Presidential hopeful Sen. Elizabeth Warren aims to help smaller businesses compete with her proposal to reduce the political and economic power of Facebook, Google, Amazon and Apple. (Pablo Martinez Monsivais / AP)

Sen. Elizabeth Warren announced on Medium on Friday her intention for “big, structural change” to the tech sector  if she’s elected president in 2020. Warren, a Democrat from Massachusetts, said that her administration would break up tech giants Facebook, Google and Amazon.

Her broad plan proposes ways to reduce tech giants’ political and economic power, prioritizing ways to allow smaller businesses to compete in the marketplace. She would pass legislation saying that companies that make more than $25 billion annually from services such as Google Search, Amazon Marketplace and Google Ad Exchange would be designated as “platform utilities.” They would be barred from sharing data with third parties or owning a company that uses their platforms, which would stop Google and Amazon from prioritizing their own products in search results.

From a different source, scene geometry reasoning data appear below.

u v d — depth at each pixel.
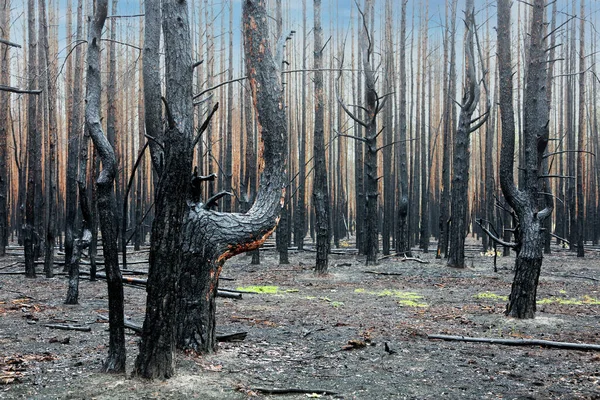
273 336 7.32
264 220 6.03
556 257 21.28
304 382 5.25
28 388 4.76
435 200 34.94
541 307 10.01
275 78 6.21
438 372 5.71
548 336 7.46
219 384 4.95
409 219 21.83
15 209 30.53
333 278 14.65
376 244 17.84
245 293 11.64
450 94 22.03
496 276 15.13
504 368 5.89
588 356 6.43
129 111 27.91
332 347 6.74
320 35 15.84
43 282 12.73
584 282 13.91
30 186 13.40
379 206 32.22
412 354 6.46
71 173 13.74
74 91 13.21
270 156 6.18
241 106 26.11
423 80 24.69
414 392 5.02
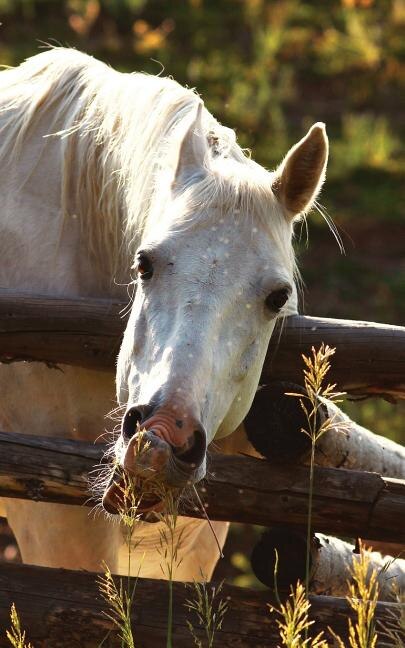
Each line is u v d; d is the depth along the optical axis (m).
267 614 4.82
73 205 5.83
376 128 17.72
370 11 20.86
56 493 5.02
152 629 4.78
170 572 4.52
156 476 4.20
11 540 10.70
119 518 5.57
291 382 5.30
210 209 4.71
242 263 4.62
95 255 5.82
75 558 5.84
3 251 5.88
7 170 6.05
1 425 6.16
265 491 4.92
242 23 20.17
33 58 6.46
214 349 4.48
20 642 4.36
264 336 4.76
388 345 5.20
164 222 4.77
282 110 18.22
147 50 18.64
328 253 15.16
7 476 5.00
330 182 16.52
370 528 4.91
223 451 5.88
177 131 5.27
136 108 5.63
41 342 5.41
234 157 5.27
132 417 4.32
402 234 15.63
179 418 4.23
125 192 5.59
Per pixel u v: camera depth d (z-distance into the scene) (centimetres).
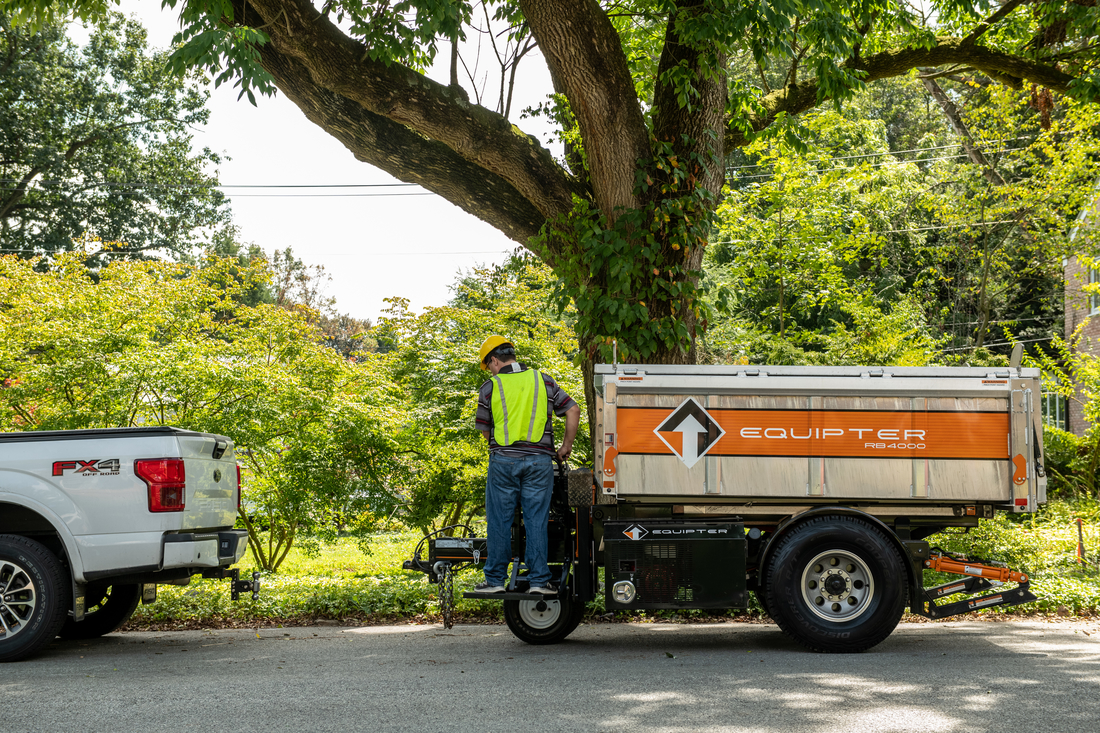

Warren also said she would appoint regulators who would use existing antitrust laws to undo mergers. For example, Amazon’s ownership of Whole Foods, Facebook’s ownership of Instagram and Google’s ownership of smart home tool manufacturer Nest would be undone.

Warren wrote in the Medium post:

I want a government that makes sure everybody — even the biggest and most powerful companies in America — plays by the rules. And I want to make sure that the next generation of great American tech companies can flourish. To do that, we need to stop this generation of big tech companies from throwing around their political power to shape the rules in their favor and throwing around their economic power to snuff out or buy up every potential competitor.

Julia Salazar, a New York State senator and democratic socialist, said in a statement that she supported the proposal. “I’m glad to see the dangers of monopolistic market power being taken seriously by a leading presidential candidate,” she said, adding, “Gov. Andrew Cuomo and other pro-Amazon politicians need to see the danger of sublimating all facets of our daily lives into a single all-encompassing company, which is clearly Amazon’s business model.”

The proposal would apply to Apple as well.

Brian Feldman, a writer at New York Magazine, said the proposal could allow for more government accountability in the tech sector. “At the very least, it might force tech companies to make some disclosures, if not publicly, at least to regulators, about how their systems work,” he said. Opaque algorithms purport to be fair, but they are known to show the bias of the people that build them. “Some adjudication of whether these ‘objective’ systems are unfair would be helpful,” Feldman said.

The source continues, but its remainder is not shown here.